**WORK ITEM:**
Write out every line of the listing below exactly as it appears, but leave out the pictures.
"""
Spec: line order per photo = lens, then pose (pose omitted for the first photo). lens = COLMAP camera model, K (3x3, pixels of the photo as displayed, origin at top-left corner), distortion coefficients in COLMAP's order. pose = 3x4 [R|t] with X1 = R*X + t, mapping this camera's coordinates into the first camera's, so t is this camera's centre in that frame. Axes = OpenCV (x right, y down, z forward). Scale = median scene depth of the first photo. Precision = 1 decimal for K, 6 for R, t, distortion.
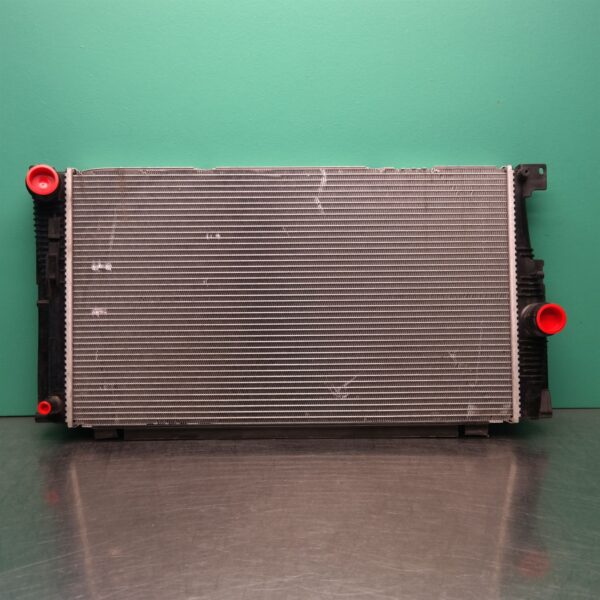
lens RADIAL K [[765.6, 0, 300.0], [0, 765.6, 300.0], [0, 0, 1]] dist [0.023948, 0.011134]
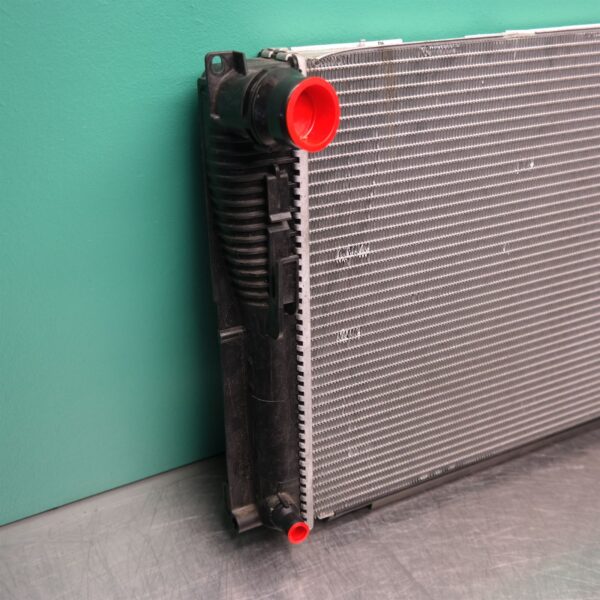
lens RADIAL K [[755.6, 0, 291.5], [0, 755.6, 301.9], [0, 0, 1]] dist [0.015497, -0.006860]
pose [[0.890692, -0.192703, 0.411744, -0.506757], [0.008542, 0.912649, 0.408656, -0.219091], [-0.454527, -0.360469, 0.814535, 0.600207]]
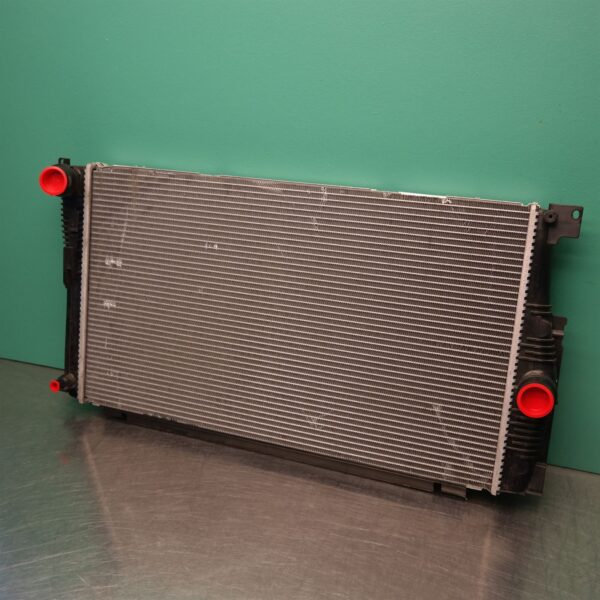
lens RADIAL K [[765.6, 0, 300.0], [0, 765.6, 300.0], [0, 0, 1]] dist [0.023948, 0.011134]
pose [[0.929447, 0.149542, -0.337291, 0.337409], [-0.083681, 0.975796, 0.202039, -0.225144], [0.359341, -0.159560, 0.919464, 0.123314]]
"""
**WORKED SOLUTION:**
Spec: line order per photo = lens, then pose (pose omitted for the first photo). lens = COLMAP camera model, K (3x3, pixels of the photo as displayed, origin at top-left corner), distortion coefficients in COLMAP's order. pose = 3x4 [R|t] with X1 = R*X + t, mapping this camera's coordinates into the first camera's, so t is this camera's centre in that frame. Axes = OpenCV (x right, y down, z forward). Scale = median scene depth of the first photo. Precision = 1 decimal for K, 6 for R, t, distortion.
lens RADIAL K [[765.6, 0, 300.0], [0, 765.6, 300.0], [0, 0, 1]] dist [0.023948, 0.011134]
lens RADIAL K [[755.6, 0, 291.5], [0, 755.6, 301.9], [0, 0, 1]] dist [0.015497, -0.006860]
pose [[0.890692, -0.192703, 0.411744, -0.506757], [0.008542, 0.912649, 0.408656, -0.219091], [-0.454527, -0.360469, 0.814535, 0.600207]]
lens RADIAL K [[765.6, 0, 300.0], [0, 765.6, 300.0], [0, 0, 1]] dist [0.023948, 0.011134]
pose [[0.929447, 0.149542, -0.337291, 0.337409], [-0.083681, 0.975796, 0.202039, -0.225144], [0.359341, -0.159560, 0.919464, 0.123314]]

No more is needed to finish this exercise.